Importance of the 'Higgs' Amplitude Mode in Understanding the "Ideal Glass Transition" and the Kauzmann Entropy Paradox at the Four-Dimensional Crystal/Glass Quantum Critical Point.

2019 
In this article, a theoretical description of the "ideal glass transition" is approached upon the adoption of a quaternion orientational order parameter. Unlike first-order phase transitions of liquids into crystalline solid states, glass transitions are entirely different phenomena that are non-equilibrium and that are highly dependent on the applied cooling rate. Herein, the "ideal glass transition" that occurs at the finite Kauzmann temperature at which point the configurational entropy of an undercooled liquid matches that of its crystalline counterpart is identified as a first-order quantum critical point.

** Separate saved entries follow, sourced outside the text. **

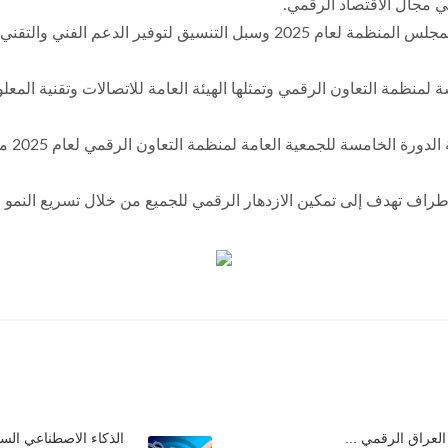
ي مجال الاقتصاد الرقمي.
وأضاف أن اللقاء تناول مناقشة رئاسة دولة الكويت لمجلس المنظمة لعام 2025 و
منظمة التعاون الرقمي وتمثلها الهيئة العامة للاتصالات وتقنية المعل
وتسلمت
طراف تهدف إلى تمكين الازدهار الرقمي للجميع من خلال تسريع النمو ا
العراق الرقمي ...
الذكاء الاصطناعي الس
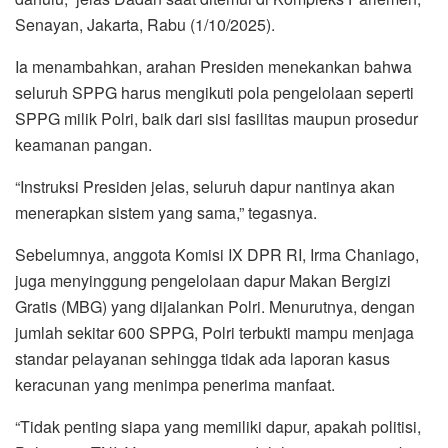
Senayan, Jakarta, Rabu (1/10/2025).
Ia menambahkan, arahan Presiden menekankan bahwa
seluruh SPPG harus mengikuti pola pengelolaan seperti
SPPG milik Polri, baik dari sisi fasilitas maupun prosedur
keamanan pangan.
“Instruksi Presiden jelas, seluruh dapur nantinya akan
menerapkan sistem yang sama,” tegasnya.
Sebelumnya, anggota Komisi IX DPR RI, Irma Chaniago,
juga menyinggung pengelolaan dapur Makan Bergizi
Gratis (MBG) yang dijalankan Polri. Menurutnya, dengan
jumlah sekitar 600 SPPG, Polri terbukti mampu menjaga
standar pelayanan sehingga tidak ada laporan kasus
keracunan yang menimpa penerima manfaat.
“Tidak penting siapa yang memiliki dapur, apakah politisi,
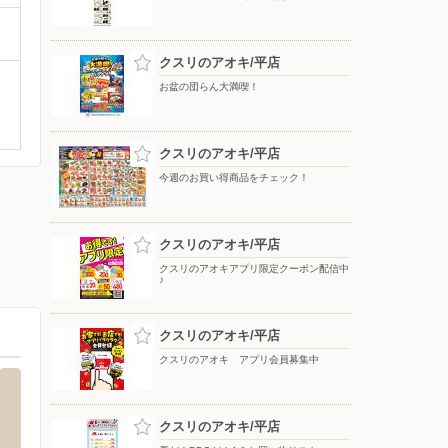
クスリのアオキ/平店
お盆の団らん大満喫！
クスリのアオキ/平店
今週のお買い得商品をチェック！
クスリのアオキ/平店
クスリのアオキアプリ限定クーポン配信中
♪
クスリのアオキ/平店
クスリのアオキ アプリ会員募集中
クスリのアオキ/平店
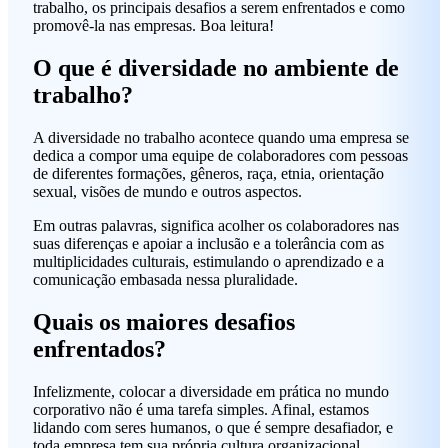
trabalho, os principais desafios a serem enfrentados e como
promovê-la nas empresas. Boa leitura!
O que é diversidade no ambiente de
trabalho?
A diversidade no trabalho acontece quando uma empresa se
dedica a compor uma equipe de colaboradores com pessoas
de diferentes formações, gêneros, raça, etnia, orientação
sexual, visões de mundo e outros aspectos.
Em outras palavras, significa acolher os colaboradores nas
suas diferenças e apoiar a inclusão e a tolerância com as
multiplicidades culturais, estimulando o aprendizado e a
comunicação embasada nessa pluralidade.
Quais os maiores desafios
enfrentados?
Infelizmente, colocar a diversidade em prática no mundo
corporativo não é uma tarefa simples. Afinal, estamos
lidando com seres humanos, o que é sempre desafiador, e
toda empresa tem sua própria cultura organizacional.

We suggest that this quantum critical point belongs to quaternion ordered systems that exist in four- and three-dimensions. The Kauzmann quantum critical point is considered to be a higher-dimensional analogue to the superfluid-to-Mott insulator quantum phase transition, in two- and one-dimensional complex ordered systems. Such quantum critical points are driven by tuning a non-thermal frustration parameter, and result due to characteristic softening of the 'Higgs' type mode that corresponds to amplitude fluctuations of the order parameter. The first-order nature of the finite temperature Kauzmann quantum critical point is seen as a consequence of the discrete change of the topology of the ground state manifold that applies to crystalline and non-crystalline solid states.